Indian Government to set up panel to study status of SC converts to Islam and Christianity

The Central Government will constitute a national commission to study the social, economic and educational status of members of Scheduled Castes or Dalits who have converted to religions other than Hinduism, Buddhism and Sikhism.

Key facts

  • This proposed commission is significant as several petitions are currently pending before the Supreme Court seeking SC reservation benefits for Dalits who have converted to Christianity or Islam.
  • The Constitution (Scheduled Castes) Order, 1950 under Article 341 states that no individual belonging to religion other than Hinduism, Sikhism or Buddhism can be recognized as a member of the Scheduled Caste.
  • The original order classified SC members belonging to only Hinduism. It was later amended in 1956 to include Sikhs and in 1990 to include Buddhists.
  • The proposed commission would have 3 to 4 members with its chairman being a Union Cabinet Minister.
  • It will be involved in the comprehensive analysis of the changes in status and situation of Dalits who have converted to Christianity or Islam.
  • It will also study the impact of adding more members into the current SC list.
  • It will not include members of STs and OBCs who have converted to Islam and Christianity.
  • This is because the STs receive benefit regardless of their religion and several Christian and Muslim communities are already benefited by being part of the central and states’ lists of OBCs.
  • SCs are currently given 15 per cent reservation for direct recruitment in central government jobs.

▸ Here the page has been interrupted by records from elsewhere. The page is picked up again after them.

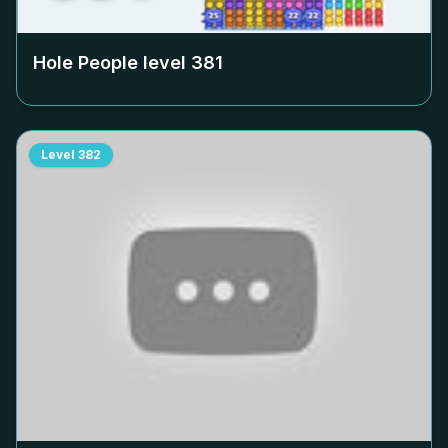
Hole People level
381
Level
382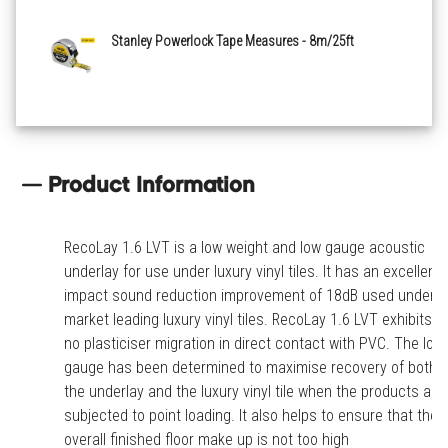
Stanley Powerlock Tape Measures - 8m/25ft
Product Information
RecoLay 1.6 LVT is a low weight and low gauge acoustic
underlay for use under luxury vinyl tiles. It has an excellent
impact sound reduction improvement of 18dB used under
market leading luxury vinyl tiles. RecoLay 1.6 LVT exhibits
no plasticiser migration in direct contact with PVC. The low
gauge has been determined to maximise recovery of both
the underlay and the luxury vinyl tile when the products are
subjected to point loading. It also helps to ensure that the
overall finished floor make up is not too high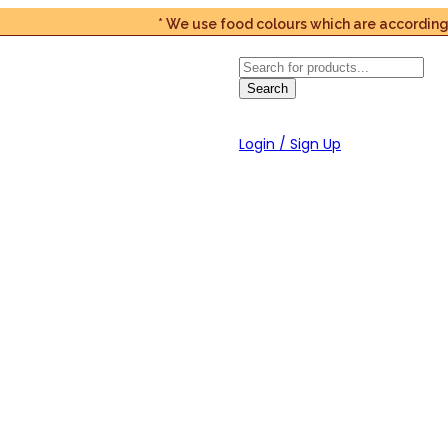
* We use food colours which are according to t
Products
search
Search
Login / Sign Up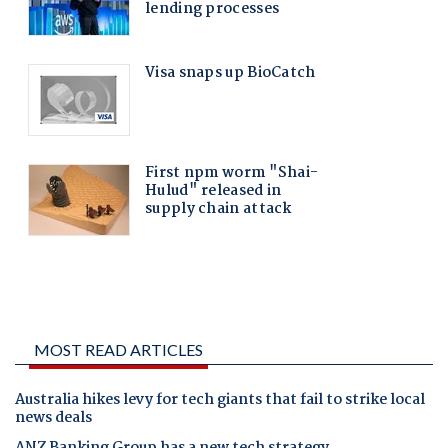
MOST READ ARTICLES
Australia hikes levy for tech giants that fail to strike local
news deals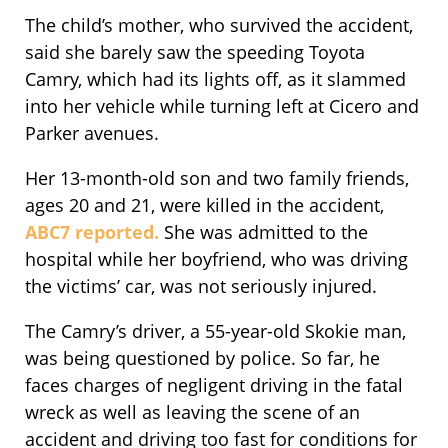
The child’s mother, who survived the accident,
said she barely saw the speeding Toyota
Camry, which had its lights off, as it slammed
into her vehicle while turning left at Cicero and
Parker avenues.
Her 13-month-old son and two family friends,
ages 20 and 21, were killed in the accident,
ABC7 reported.
She was admitted to the
hospital while her boyfriend, who was driving
the victims’ car, was not seriously injured.
The Camry’s driver, a 55-year-old Skokie man,
was being questioned by police. So far, he
faces charges of negligent driving in the fatal
wreck as well as leaving the scene of an
accident and driving too fast for conditions for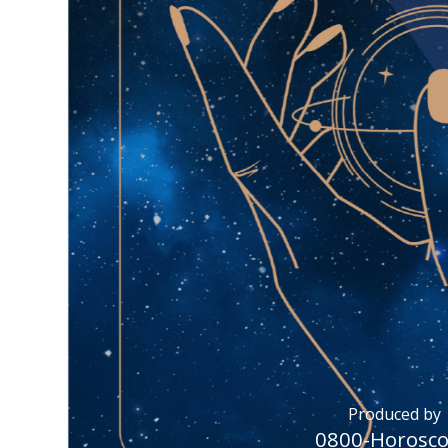
Produced by
0800-Horosc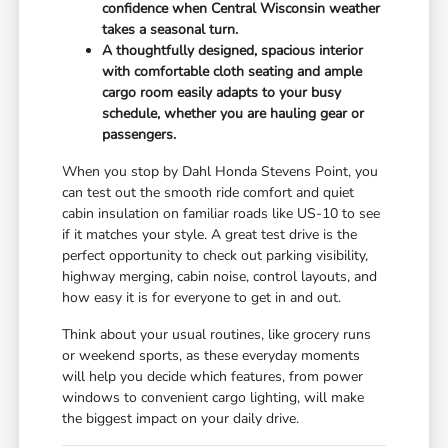
confidence when Central Wisconsin weather
takes a seasonal turn.
A thoughtfully designed, spacious interior
with comfortable cloth seating and ample
cargo room easily adapts to your busy
schedule, whether you are hauling gear or
passengers.
When you stop by Dahl Honda Stevens Point, you
can test out the smooth ride comfort and quiet
cabin insulation on familiar roads like US-10 to see
if it matches your style. A great test drive is the
perfect opportunity to check out parking visibility,
highway merging, cabin noise, control layouts, and
how easy it is for everyone to get in and out.
Think about your usual routines, like grocery runs
or weekend sports, as these everyday moments
will help you decide which features, from power
windows to convenient cargo lighting, will make
the biggest impact on your daily drive.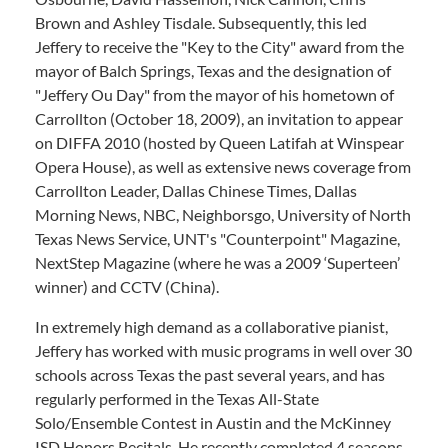
Brown and Ashley Tisdale. Subsequently, this led
Jeffery to receive the "Key to the City" award from the
mayor of Balch Springs, Texas and the designation of
"Jeffery Ou Day" from the mayor of his hometown of
Carrollton (October 18, 2009), an invitation to appear
on DIFFA 2010 (hosted by Queen Latifah at Winspear
Opera House), as well as extensive news coverage from
Carrollton Leader, Dallas Chinese Times, Dallas
Morning News, NBC, Neighborsgo, University of North
Texas News Service, UNT's "Counterpoint" Magazine,
NextStep Magazine (where he was a 2009 ‘Superteen’
winner) and CCTV (China).
In extremely high demand as a collaborative pianist,
Jeffery has worked with music programs in well over 30
schools across Texas the past several years, and has
regularly performed in the Texas All-State
Solo/Ensemble Contest in Austin and the McKinney
ISD Honors Recitals. He recently completed 4 seasons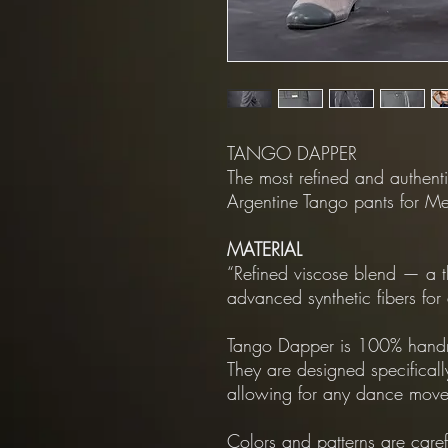
TANGO DAPPER
The most refined and authenti
Argentine Tango pants for M
MATERIAL
“Refined viscose blend — a t
advanced synthetic fibers fo
Tango Dapper is 100% handm
They are designed specificall
allowing for any dance move
Colors and patterns are care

Ranganath Misra Commission

The National Commission for Religious and Linguistic Minorities headed by the former Chief Justice of India Justice Ranganath Misra was set up in 2004 to recommend ways to ensure welfare of socially and economically backward sections among linguistic and religious minorities in India. This commission recommended the complete delinking of SC status from religion and make it religion-neutral like STs. This recommendation was not adopted as it did not have sufficient backing from field studies.